9. The method according to claim 1, characterized in that, The material P is selected from one or more of phenols, aromatic alcohols, aromatic aldehydes, aromatic ketones, and aromatic esters of C17-C22, and is further selected from one or more of phenyl dodecanoate, diphenyl m-phthalate, phenyl phthalate, benzo[anthracene]-3-ol, cinnamyl phenylacetate, phenylphenone, and phenolnaphthalene.
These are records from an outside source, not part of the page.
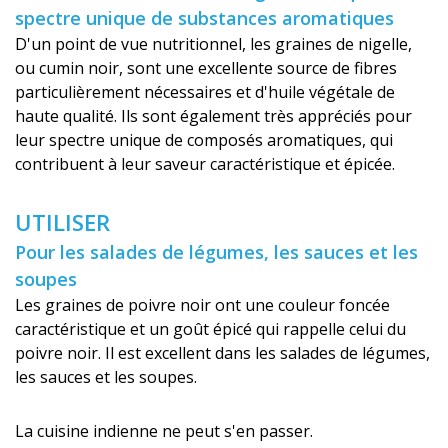
spectre unique de substances aromatiques
D'un point de vue nutritionnel, les graines de nigelle,
ou cumin noir, sont une excellente source de fibres
particulièrement nécessaires et d'huile végétale de
haute qualité. Ils sont également très appréciés pour
leur spectre unique de composés aromatiques, qui
contribuent à leur saveur caractéristique et épicée.
UTILISER
Pour les salades de légumes, les sauces et les
soupes
Les graines de poivre noir ont une couleur foncée
caractéristique et un goût épicé qui rappelle celui du
poivre noir. Il est excellent dans les salades de légumes,
les sauces et les soupes.
La cuisine indienne ne peut s'en passer.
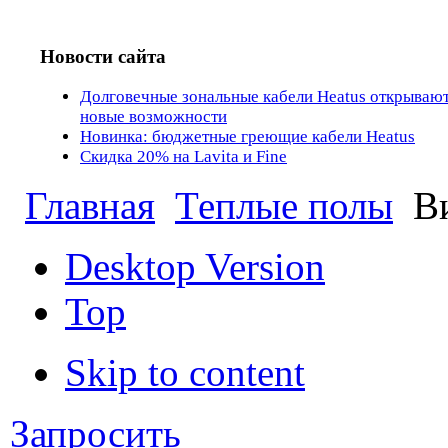
Новости сайта
Долговечные зональные кабели Heatus открываю
новые возможности
Новинка: бюджетные греющие кабели Heatus
Скидка 20% на Lavita и Fine
Главная
Теплые полы
Ви
Desktop Version
Top
Skip to content
Запросить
10. The method according to claim 1 or 9, characterized in that, Compared to the post-hydrocracking catalyst, the volume hourly space velocity of the material P accounts for 28% to 72% of the total volume hourly space velocity of the hydrocracking bed products and the material P, and is more preferably 30% to 60%.
11. The method according to claim 1, characterized in that, After the hydrocracking bed product flows through the post-hydrorefining catalyst, the retention rate of C18-C20 bicyclic compounds in the post-refined product is above 80 wt%, and more preferably 82 wt% to 97 wt%.
12. The method according to claim 1, characterized in that, The tail oil product obtained from the fractionation system is recycled to the inlet of the hydrorefining reactor.
13. The method according to claim 1, characterized in that, An air-cooling device is installed before the fractionation of the obtained product. The air-cooling device is injected with water so that material P in the product is carried out of the reaction system by the aqueous phase. The amount of water injected is 2 to 30 times the mass flow rate of material P, preferably 3 to 9 times the mass flow rate of material P.